Report da EX3: Ian Tweedy


L'altra mostra che si svolge in contemporanea nello spazio EX3 è quella di Ian Tweedy. La mostra 70 Zeppelins è un'installazione consettanta diversi disegni che raffigurano dirigibili. Tweedy è nato in una base militare e ha vissuto per diversi anni a Roma dove, giovanissimo, ha dato avvio alla propria carriera artistica come writer. Il suo interesse nel 'writing duro e puro' si è col tempo affievolito, quando ha iniziato a ragionare su come la pratica del writing poteva coniugarsi con altre ricerche legate ai concetti di memoria collettiva e della storia.

Tweedy parla di se stesso come di un history maker, uno che manipola la storia attraverso oggetti ritrovati, che reinterpreta muovendoli, cambiandoli di contesto. Nel foyer di EX3, Tweedy ti accoglie col suo zeppelin, un oggetto di pace e di guerra allo stesso tempo. Nato per scopi militari e passato ad usi civili, è stato il primo velivolo a lanciarsi in cielo.

In un'altra stanza Tweedy ha poi realizzato una pittura murale site-specific. Un'opera davvero bella e particolare (che verrà rimossa tra poco più d'un mese) e che fa pensare allo stile optical, decisamente geometrica, che riprende una pittura utilizzata per scopi militari sulle navi, a cui conferisce un'impressione diversa, e rende capace di sfuggire ai radar e ai mirini.

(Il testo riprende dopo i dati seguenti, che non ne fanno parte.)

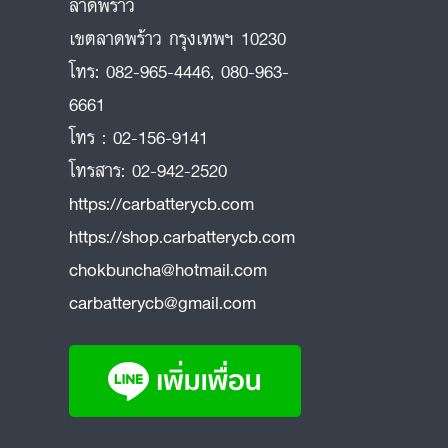
ลาดพร้าว
ถ
เขตลาดพร้าว กรุงเทพฯ 10230
โทร:
082-965-4446
,
080-963-
6661
โทร :
02-156-9141
โทรสาร:
02-942-2520
https://carbatterycb.com
https://shop.carbatterycb.com
chokbuncha@hotmail.com
carbatterycb@gmail.com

Tweedy dichiara: “non ho tanta fiducia nella storia che mi hanno insegnato”. Riscrivere la storia per “agguantare” frammenti di storia collettivamente digeriti è un lavoro concettualmente complesso, ma visivamente immediato. Storia collettiva ed autobiografia si mescolano e si contaminano continuamente. L'artista dedica gran parte del suo lavoro alla costruzione delsuo personale archivio, fulcro della sua attività creativa. Un archivio è a disposizione di altri artisti, un grande archivio aperto.